The country’s biggest Internet provider, Comcast, is planning to raise its rates yet again in the next few weeks. This is nothing new. Broadband and cable television providers have raised their rates on a more-or-less annual basis for years now. AT&T is doing a similar round of rate increases, according to multiple published reports.
This is what happens when vital services such as Internet service are controlled by one or two huge companies. The companies raise their prices with impunity, practically daring anyone to do anything about it. That’s because cable and telecom companies know they are almost always the only game in town for consumers when it comes to serviceable Internet service.

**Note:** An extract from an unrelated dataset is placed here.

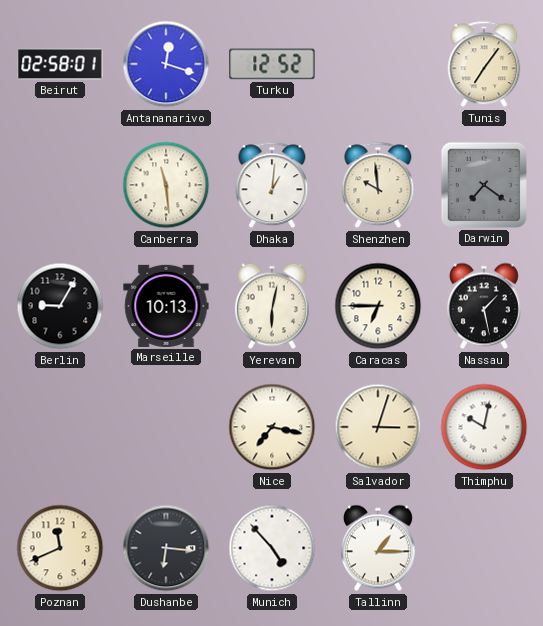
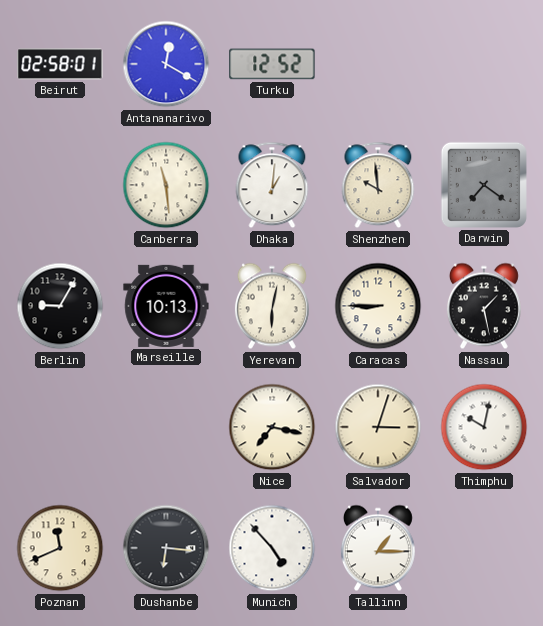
Antananarivo: 12:18 -> 12:20
Tunis: 7:06 -> none
Caracas: 6:45 -> 8:45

Against that infuriated and ongoing backdrop, we were heartened to hear some comments from Federal Communications Commissioner Mignon Clyburn this week.

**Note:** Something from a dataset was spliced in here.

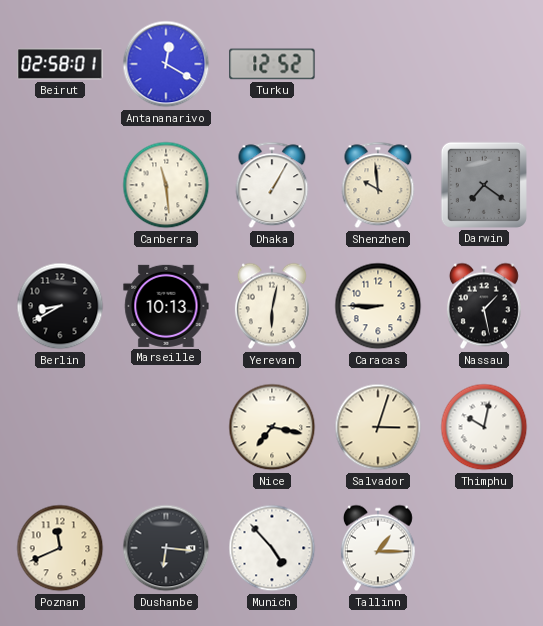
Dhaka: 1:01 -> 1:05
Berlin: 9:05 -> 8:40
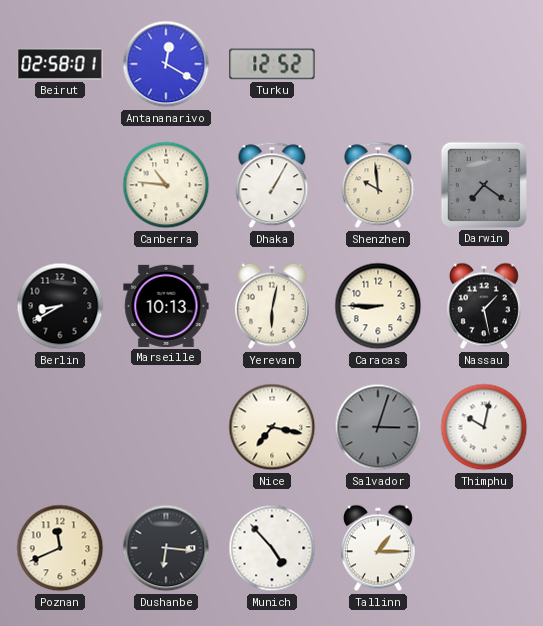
Canberra: 11:29 -> 10:46
Salvador dial: cream -> grey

Clyburn was talking about the agency’s upcoming National Broadband Plan, set to be unveiled next week. Of particular note, she said the plan would recommend the creation of a National Digital Literacy Corp designed to encourage and help the 93 million Americans who do not currently have broadband service at home to get online.
Comcast’s and AT&T’s latest rounds of rate hikes – and their remarkably bad timing – did not go unnoticed by Clyburn.
We’ll let her take if from here:
“The same day we announced these important recommendations designed to usher more Americans into the digital age, however, I learned that another major broadband provider is raising its rates for its lowest tiers of broadband service,” she said. “This news came on the heels of plans unveiled by other major providers throughout the country to increase prices as well. So, just as we are in the process of proposing steps to ensure that more people are comfortable signing up for broadband service, providers of that very service are raising prices.”
Then she got to the bigger problem – and the primary cause.
“If we are serious as a nation – both public and private sectors – about connecting America; about leading the world technologically and economically; about ensuring that all Americans have meaningful access to on-line education, healthcare, and information essential to citizenry, then we should be very concerned about these ominous signs. For if our push to increase broadband adoption – including through Lifeline subsidies – merely results in higher prices for the lowest-income consumers, programs like the National Digital Literacy Corps will be for naught.”
Then she delivered a well deserved shot across the bow to the country’s big ISP companies/duopolies.
“Across-the-board price increases, especially on those who can least afford it, should raise a red flag for the Commission. When prices rise across the industry, and where there are only a limited number of players in the game, we have to ask ourselves whether there is any meaningful competition in the marketplace. Moreover, when executives from major broadband providers indicate that they will only roll out faster speeds in the few markets where they have competition, our fears about whether meaningful competition exists should grow. If we fail to think deeply about these issues, consumers will suffer, and low-income Americans in particular will be left long behind.”
We couldn’t have said it any better ourselves, Commissioner Clyburn. We hope your fellow commissioners, Congress, the White House and – especially – the big ISPs, are listening.